— Work order —
Return every entry below exactly as written, minus the pictures.

Collected data:
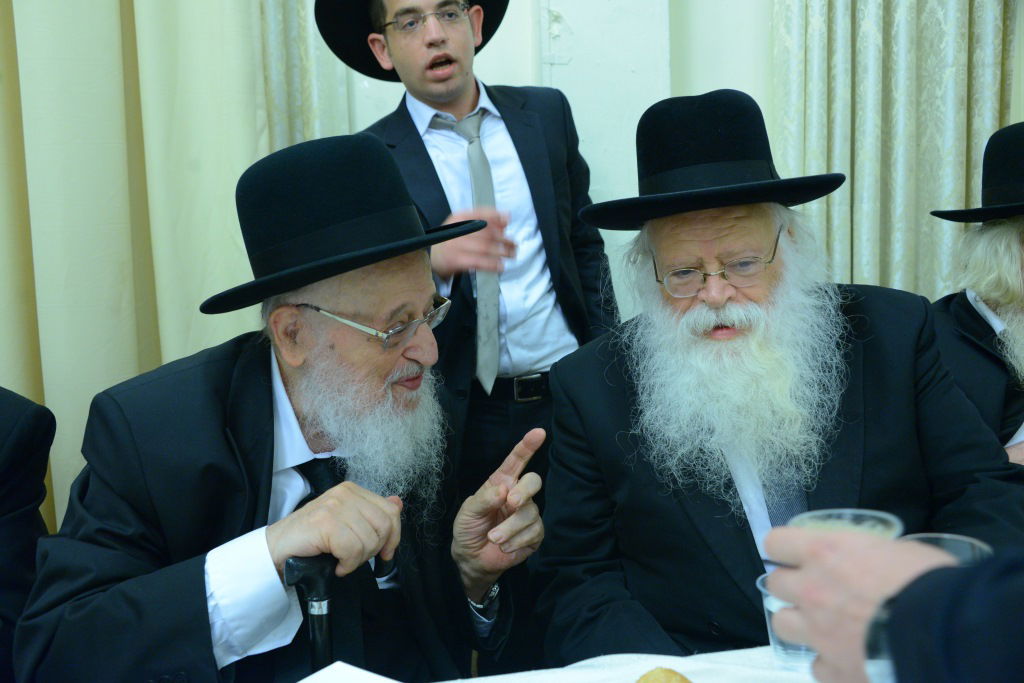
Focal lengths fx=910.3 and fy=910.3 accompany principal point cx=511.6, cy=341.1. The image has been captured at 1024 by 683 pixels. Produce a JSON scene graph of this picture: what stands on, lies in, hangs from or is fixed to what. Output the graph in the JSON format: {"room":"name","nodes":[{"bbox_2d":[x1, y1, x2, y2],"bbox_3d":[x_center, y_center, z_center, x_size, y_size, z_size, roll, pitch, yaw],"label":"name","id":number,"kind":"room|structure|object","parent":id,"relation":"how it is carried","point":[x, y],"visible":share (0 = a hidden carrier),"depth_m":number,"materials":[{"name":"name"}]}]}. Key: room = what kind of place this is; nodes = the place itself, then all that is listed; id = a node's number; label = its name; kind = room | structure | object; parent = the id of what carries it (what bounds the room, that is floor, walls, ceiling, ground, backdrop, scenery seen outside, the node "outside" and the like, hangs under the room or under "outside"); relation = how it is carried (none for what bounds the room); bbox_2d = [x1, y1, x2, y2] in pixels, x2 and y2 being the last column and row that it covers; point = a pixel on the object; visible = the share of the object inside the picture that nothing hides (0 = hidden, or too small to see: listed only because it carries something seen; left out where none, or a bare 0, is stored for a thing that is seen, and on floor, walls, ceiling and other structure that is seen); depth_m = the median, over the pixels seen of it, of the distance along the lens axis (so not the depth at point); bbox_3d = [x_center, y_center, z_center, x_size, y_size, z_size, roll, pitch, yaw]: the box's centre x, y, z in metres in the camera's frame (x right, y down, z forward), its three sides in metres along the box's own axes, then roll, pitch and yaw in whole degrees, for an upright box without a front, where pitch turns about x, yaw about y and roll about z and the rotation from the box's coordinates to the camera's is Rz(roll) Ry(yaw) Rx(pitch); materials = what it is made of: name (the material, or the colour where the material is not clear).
{"room":"event hall","nodes":[
{"label":"event hall","id":0,"kind":"room"},
{"bbox_2d":[17,133,550,682],"bbox_3d":[-0.314,0.307,1.506,0.671,1.166,0.774,2,10,30],"label":"man","id":1,"kind":"object","parent":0,"point":[259,399],"visible":0.97,"depth_m":1.36},
{"bbox_2d":[282,554,335,671],"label":"walking cane","id":2,"kind":"object","parent":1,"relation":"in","point":[315,614],"visible":0.77,"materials":[{"name":"black metal"}]},
{"bbox_2d":[305,0,780,327],"bbox_3d":[0.359,-0.832,2.579,4.834,3.370,0.242,-2,8,3],"label":"wall","id":3,"kind":"structure","parent":0,"point":[369,118],"depth_m":2.59,"materials":[{"name":"white paint"}]},
{"bbox_2d":[0,0,283,543],"bbox_3d":[-1.211,-0.752,2.220,1.223,3.400,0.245,-2,8,3],"label":"curtain","id":4,"kind":"object","parent":3,"relation":"attached to","point":[93,393],"visible":0.6,"depth_m":2.33,"materials":[{"name":"fabric"}]},
{"bbox_2d":[259,0,355,150],"bbox_3d":[-0.671,-0.783,2.464,0.639,3.453,0.136,-2,8,3],"label":"curtain","id":5,"kind":"object","parent":3,"relation":"attached to","point":[311,94],"visible":0.16,"depth_m":2.48,"materials":[{"name":"fabric"}]},
{"bbox_2d":[770,0,1019,297],"bbox_3d":[1.112,-0.859,2.366,0.969,3.488,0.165,-2,8,3],"label":"curtain","id":6,"kind":"object","parent":3,"relation":"attached to","point":[956,10],"visible":0.5,"depth_m":2.42,"materials":[{"name":"fabric"}]},
{"bbox_2d":[528,91,1023,662],"bbox_3d":[0.432,0.235,1.610,0.726,1.247,0.777,-5,9,-15],"label":"man","id":7,"kind":"object","parent":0,"point":[908,317],"visible":0.93,"depth_m":1.49},
{"bbox_2d":[762,523,1023,682],"bbox_3d":[0.557,0.220,0.466,0.593,1.725,0.847,-5,9,-14],"label":"person","id":8,"kind":"object","parent":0,"point":[822,642],"visible":0.84,"depth_m":0.57},
{"bbox_2d":[791,509,903,538],"bbox_3d":[0.280,0.199,0.773,0.088,0.102,0.087,0,9,18],"label":"plastic cup","id":9,"kind":"object","parent":8,"relation":"in","point":[878,526],"visible":0.23,"depth_m":0.79,"materials":[{"name":"clear plastic"}]},
{"bbox_2d":[903,531,990,563],"bbox_3d":[0.405,0.247,0.862,0.085,0.118,0.086,-2,8,3],"label":"plastic cup","id":10,"kind":"object","parent":8,"relation":"in","point":[944,536],"visible":0.17,"depth_m":0.88,"materials":[{"name":"clear plastic"}]},
{"label":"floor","id":11,"kind":"structure","parent":0,"visible":0},
{"bbox_2d":[0,386,56,682],"bbox_3d":[-1.013,0.345,1.359,0.638,1.114,0.789,-2,8,3],"label":"person","id":12,"kind":"object","parent":11,"relation":"on","point":[9,496],"visible":0.68,"depth_m":1.49},
{"bbox_2d":[343,0,619,503],"bbox_3d":[-0.080,0.015,2.295,0.638,1.857,0.616,-2,8,3],"label":"man","id":13,"kind":"object","parent":11,"relation":"on","point":[475,88],"visible":0.69,"depth_m":2.14},
{"bbox_2d":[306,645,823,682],"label":"table","id":14,"kind":"object","parent":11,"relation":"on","point":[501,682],"visible":0.46,"depth_m":1.13,"materials":[{"name":"white fabric"}]},
{"bbox_2d":[295,661,399,682],"bbox_3d":[-0.181,0.422,0.956,0.242,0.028,0.240,4,10,37],"label":"paper","id":15,"kind":"object","parent":14,"relation":"on","point":[311,682],"visible":1,"depth_m":1.07,"materials":[{"name":"white paper"}]},
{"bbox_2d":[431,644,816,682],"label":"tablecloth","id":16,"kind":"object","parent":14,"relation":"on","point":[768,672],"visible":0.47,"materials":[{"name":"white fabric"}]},
{"bbox_2d":[635,666,692,682],"bbox_3d":[0.169,0.392,0.996,0.087,0.056,0.097,-2,8,3],"label":"bread roll","id":17,"kind":"object","parent":14,"relation":"on","point":[684,682],"visible":0.99,"depth_m":1.00,"materials":[{"name":"gold food"}]},
{"bbox_2d":[757,570,814,670],"bbox_3d":[0.345,0.345,1.110,0.086,0.102,0.085,-2,8,3],"label":"plastic cup","id":18,"kind":"object","parent":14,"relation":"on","point":[780,650],"visible":0.32,"depth_m":1.09,"materials":[{"name":"clear plastic"}]},
{"bbox_2d":[927,121,1023,467],"bbox_3d":[1.134,0.131,1.885,0.636,1.171,0.692,-4,8,-8],"label":"man","id":19,"kind":"object","parent":11,"relation":"on","point":[970,297],"visible":0.61,"depth_m":1.85}
]}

— Output of the task —
Focal lengths fx=910.3 and fy=910.3 accompany principal point cx=511.6, cy=341.1. The image has been captured at 1024 by 683 pixels. Produce a JSON scene graph of this picture: what stands on, lies in, hangs from or is fixed to what. Output the graph in the JSON format: {"room":"name","nodes":[{"bbox_2d":[x1, y1, x2, y2],"bbox_3d":[x_center, y_center, z_center, x_size, y_size, z_size, roll, pitch, yaw],"label":"name","id":number,"kind":"room|structure|object","parent":id,"relation":"how it is carried","point":[x, y],"visible":share (0 = a hidden carrier),"depth_m":number,"materials":[{"name":"name"}]}]}. Key: room = what kind of place this is; nodes = the place itself, then all that is listed; id = a node's number; label = its name; kind = room | structure | object; parent = the id of what carries it (what bounds the room, that is floor, walls, ceiling, ground, backdrop, scenery seen outside, the node "outside" and the like, hangs under the room or under "outside"); relation = how it is carried (none for what bounds the room); bbox_2d = [x1, y1, x2, y2] in pixels, x2 and y2 being the last column and row that it covers; point = a pixel on the object; visible = the share of the object inside the picture that nothing hides (0 = hidden, or too small to see: listed only because it carries something seen; left out where none, or a bare 0, is stored for a thing that is seen, and on floor, walls, ceiling and other structure that is seen); depth_m = the median, over the pixels seen of it, of the distance along the lens axis (so not the depth at point); bbox_3d = [x_center, y_center, z_center, x_size, y_size, z_size, roll, pitch, yaw]: the box's centre x, y, z in metres in the camera's frame (x right, y down, z forward), its three sides in metres along the box's own axes, then roll, pitch and yaw in whole degrees, for an upright box without a front, where pitch turns about x, yaw about y and roll about z and the rotation from the box's coordinates to the camera's is Rz(roll) Ry(yaw) Rx(pitch); materials = what it is made of: name (the material, or the colour where the material is not clear).
{"room":"event hall","nodes":[
{"label":"event hall","id":0,"kind":"room"},
{"bbox_2d":[17,133,550,682],"bbox_3d":[-0.314,0.307,1.506,0.671,1.166,0.774,2,10,30],"label":"man","id":1,"kind":"object","parent":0,"point":[259,399],"visible":0.97,"depth_m":1.36},
{"bbox_2d":[282,554,335,671],"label":"walking cane","id":2,"kind":"object","parent":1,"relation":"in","point":[315,614],"visible":0.77,"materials":[{"name":"black metal"}]},
{"bbox_2d":[305,0,780,327],"bbox_3d":[0.359,-0.832,2.579,4.834,3.370,0.242,-2,8,3],"label":"wall","id":3,"kind":"structure","parent":0,"point":[369,118],"depth_m":2.59,"materials":[{"name":"white paint"}]},
{"bbox_2d":[0,0,283,543],"bbox_3d":[-1.211,-0.752,2.220,1.223,3.400,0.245,-2,8,3],"label":"curtain","id":4,"kind":"object","parent":3,"relation":"attached to","point":[93,393],"visible":0.6,"depth_m":2.33,"materials":[{"name":"fabric"}]},
{"bbox_2d":[259,0,355,150],"bbox_3d":[-0.671,-0.783,2.464,0.639,3.453,0.136,-2,8,3],"label":"curtain","id":5,"kind":"object","parent":3,"relation":"attached to","point":[311,94],"visible":0.16,"depth_m":2.48,"materials":[{"name":"fabric"}]},
{"bbox_2d":[770,0,1019,297],"bbox_3d":[1.112,-0.859,2.366,0.969,3.488,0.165,-2,8,3],"label":"curtain","id":6,"kind":"object","parent":3,"relation":"attached to","point":[956,10],"visible":0.5,"depth_m":2.42,"materials":[{"name":"fabric"}]},
{"bbox_2d":[528,91,1023,662],"bbox_3d":[0.432,0.235,1.610,0.726,1.247,0.777,-5,9,-15],"label":"man","id":7,"kind":"object","parent":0,"point":[908,317],"visible":0.93,"depth_m":1.49},
{"bbox_2d":[762,523,1023,682],"bbox_3d":[0.557,0.220,0.466,0.593,1.725,0.847,-5,9,-14],"label":"person","id":8,"kind":"object","parent":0,"point":[822,642],"visible":0.84,"depth_m":0.57},
{"bbox_2d":[791,509,903,538],"bbox_3d":[0.280,0.199,0.773,0.088,0.102,0.087,0,9,18],"label":"plastic cup","id":9,"kind":"object","parent":8,"relation":"in","point":[878,526],"visible":0.23,"depth_m":0.79,"materials":[{"name":"clear plastic"}]},
{"bbox_2d":[903,531,990,563],"bbox_3d":[0.405,0.247,0.862,0.085,0.118,0.086,-2,8,3],"label":"plastic cup","id":10,"kind":"object","parent":8,"relation":"in","point":[944,536],"visible":0.17,"depth_m":0.88,"materials":[{"name":"clear plastic"}]},
{"label":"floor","id":11,"kind":"structure","parent":0,"visible":0},
{"bbox_2d":[0,386,56,682],"bbox_3d":[-1.013,0.345,1.359,0.638,1.114,0.789,-2,8,3],"label":"person","id":12,"kind":"object","parent":11,"relation":"on","point":[9,496],"visible":0.68,"depth_m":1.49},
{"bbox_2d":[343,0,619,503],"bbox_3d":[-0.080,0.015,2.295,0.638,1.857,0.616,-2,8,3],"label":"man","id":13,"kind":"object","parent":11,"relation":"on","point":[475,88],"visible":0.69,"depth_m":2.14},
{"bbox_2d":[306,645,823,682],"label":"table","id":14,"kind":"object","parent":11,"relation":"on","point":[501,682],"visible":0.46,"depth_m":1.13,"materials":[{"name":"white fabric"}]},
{"bbox_2d":[295,661,399,682],"bbox_3d":[-0.181,0.422,0.956,0.242,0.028,0.240,4,10,37],"label":"paper","id":15,"kind":"object","parent":14,"relation":"on","point":[311,682],"visible":1,"depth_m":1.07,"materials":[{"name":"white paper"}]},
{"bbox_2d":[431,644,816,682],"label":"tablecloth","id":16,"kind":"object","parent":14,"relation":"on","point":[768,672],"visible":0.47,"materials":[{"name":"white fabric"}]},
{"bbox_2d":[635,666,692,682],"bbox_3d":[0.169,0.392,0.996,0.087,0.056,0.097,-2,8,3],"label":"bread roll","id":17,"kind":"object","parent":14,"relation":"on","point":[684,682],"visible":0.99,"depth_m":1.00,"materials":[{"name":"gold food"}]},
{"bbox_2d":[757,570,814,670],"bbox_3d":[0.345,0.345,1.110,0.086,0.102,0.085,-2,8,3],"label":"plastic cup","id":18,"kind":"object","parent":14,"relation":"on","point":[780,650],"visible":0.32,"depth_m":1.09,"materials":[{"name":"clear plastic"}]},
{"bbox_2d":[927,121,1023,467],"bbox_3d":[1.134,0.131,1.885,0.636,1.171,0.692,-4,8,-8],"label":"man","id":19,"kind":"object","parent":11,"relation":"on","point":[970,297],"visible":0.61,"depth_m":1.85}
]}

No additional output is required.